[[ Source information, beginning ]]
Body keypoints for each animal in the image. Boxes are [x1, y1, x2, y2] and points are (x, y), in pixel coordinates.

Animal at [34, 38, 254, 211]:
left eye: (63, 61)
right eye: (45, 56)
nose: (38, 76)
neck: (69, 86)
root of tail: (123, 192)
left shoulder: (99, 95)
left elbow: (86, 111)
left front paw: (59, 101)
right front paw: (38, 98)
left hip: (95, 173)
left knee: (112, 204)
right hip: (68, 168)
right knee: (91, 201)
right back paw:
[[ Source information, end ]]
[[ Source information, beginning ]]
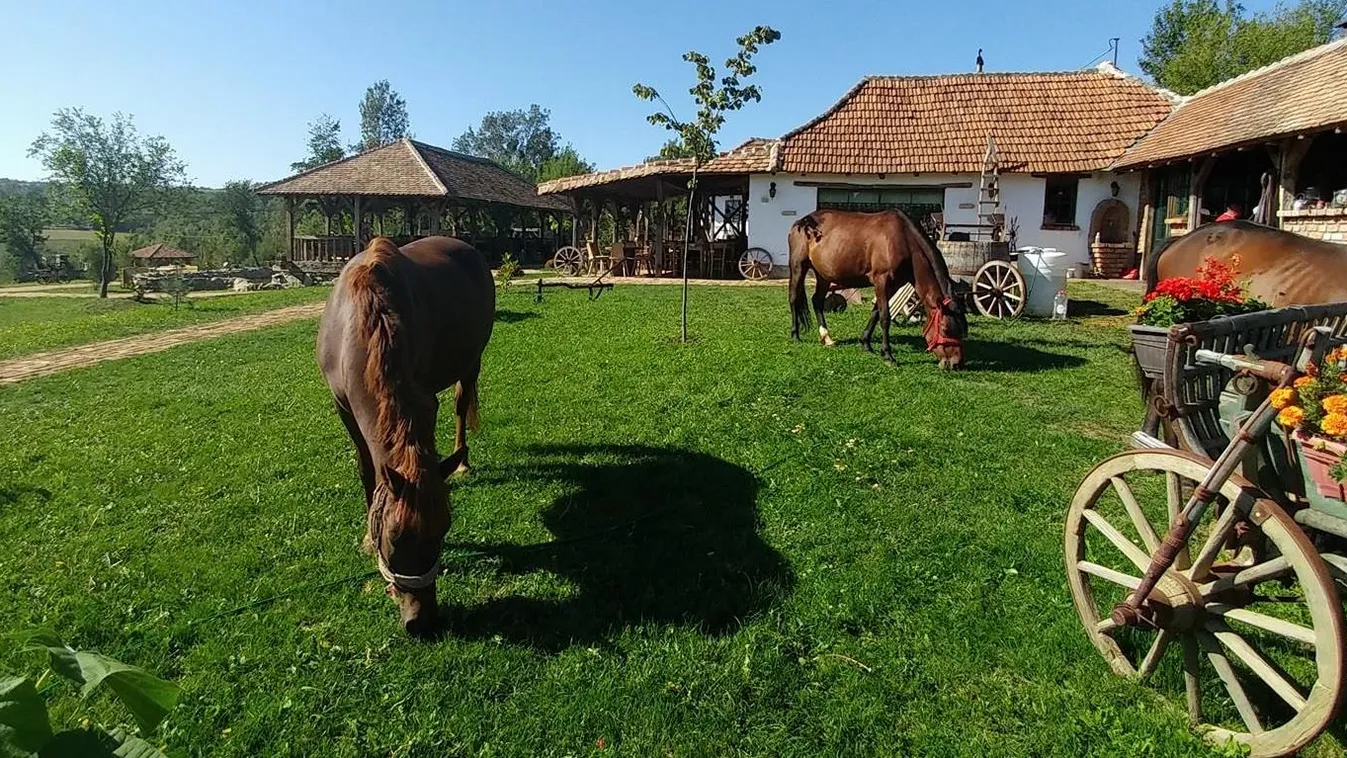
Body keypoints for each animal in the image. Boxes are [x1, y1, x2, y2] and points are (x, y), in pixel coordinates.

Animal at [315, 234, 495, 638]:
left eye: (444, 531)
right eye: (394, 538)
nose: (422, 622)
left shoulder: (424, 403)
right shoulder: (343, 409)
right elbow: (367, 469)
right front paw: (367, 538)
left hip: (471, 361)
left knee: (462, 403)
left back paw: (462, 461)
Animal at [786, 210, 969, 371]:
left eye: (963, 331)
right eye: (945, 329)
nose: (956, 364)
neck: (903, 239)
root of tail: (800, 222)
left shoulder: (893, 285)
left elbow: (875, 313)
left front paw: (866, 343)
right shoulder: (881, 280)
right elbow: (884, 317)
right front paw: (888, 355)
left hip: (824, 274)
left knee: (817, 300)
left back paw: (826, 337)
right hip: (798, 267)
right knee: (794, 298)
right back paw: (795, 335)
[[ Source information, end ]]
[[ Source information, beginning ]]
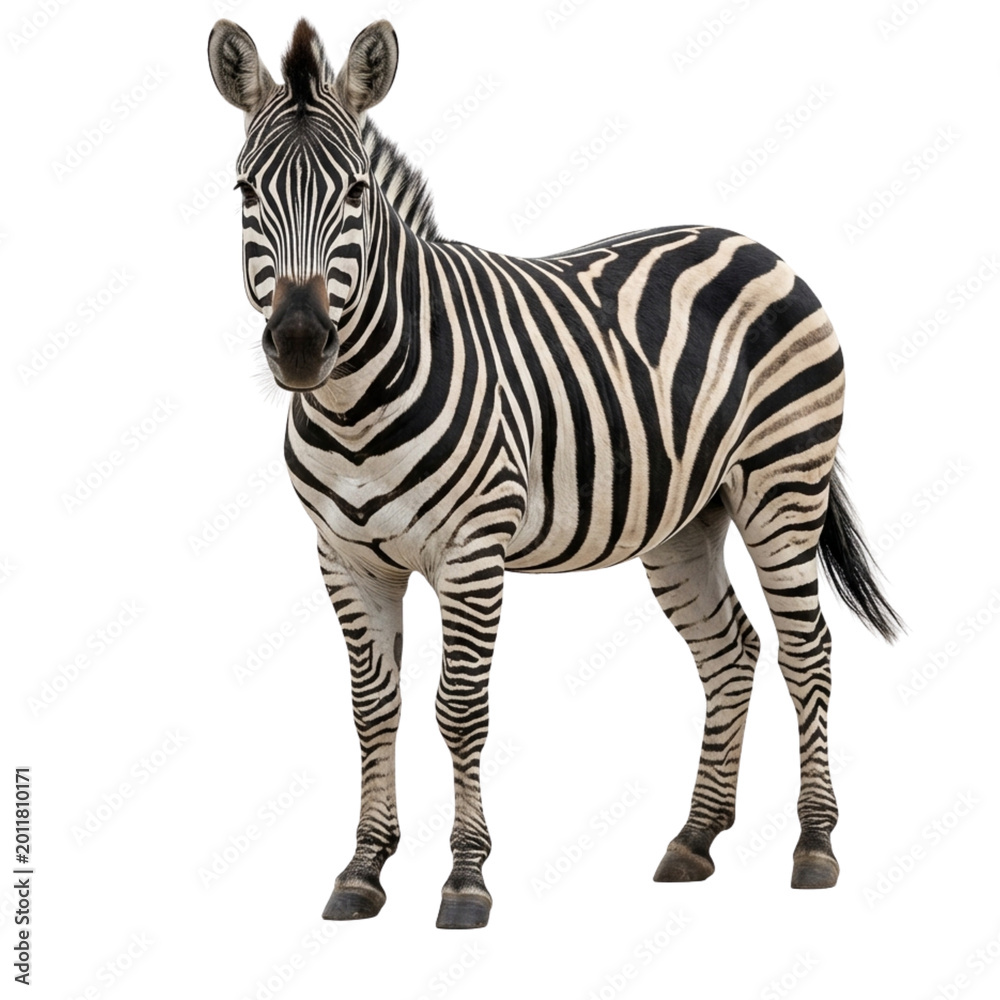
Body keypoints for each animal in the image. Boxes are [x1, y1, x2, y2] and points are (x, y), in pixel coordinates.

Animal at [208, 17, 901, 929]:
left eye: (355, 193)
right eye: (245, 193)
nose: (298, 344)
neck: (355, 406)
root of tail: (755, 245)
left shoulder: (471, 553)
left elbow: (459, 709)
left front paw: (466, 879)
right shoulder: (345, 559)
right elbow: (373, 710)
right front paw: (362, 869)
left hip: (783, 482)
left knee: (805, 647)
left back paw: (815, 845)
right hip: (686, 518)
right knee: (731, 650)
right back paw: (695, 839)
[[ Source information, end ]]
Could you reproduce, exactly, every line above from the line with "nose: (422, 622)" to the line with "right back paw: (795, 335)", and no other line? Both ends count.

nose: (422, 622)
left shoulder: (424, 403)
right shoulder: (343, 409)
right elbow: (367, 469)
right front paw: (367, 538)
left hip: (471, 361)
left knee: (462, 403)
left back paw: (462, 461)
Animal at [786, 210, 969, 371]:
left eye: (963, 331)
right eye: (945, 329)
nose: (956, 364)
neck: (903, 239)
root of tail: (800, 222)
left shoulder: (893, 285)
left elbow: (875, 313)
left front paw: (866, 343)
right shoulder: (881, 280)
right elbow: (884, 317)
right front paw: (888, 355)
left hip: (824, 274)
left knee: (817, 300)
left back paw: (826, 337)
right hip: (798, 267)
right knee: (794, 298)
right back paw: (795, 335)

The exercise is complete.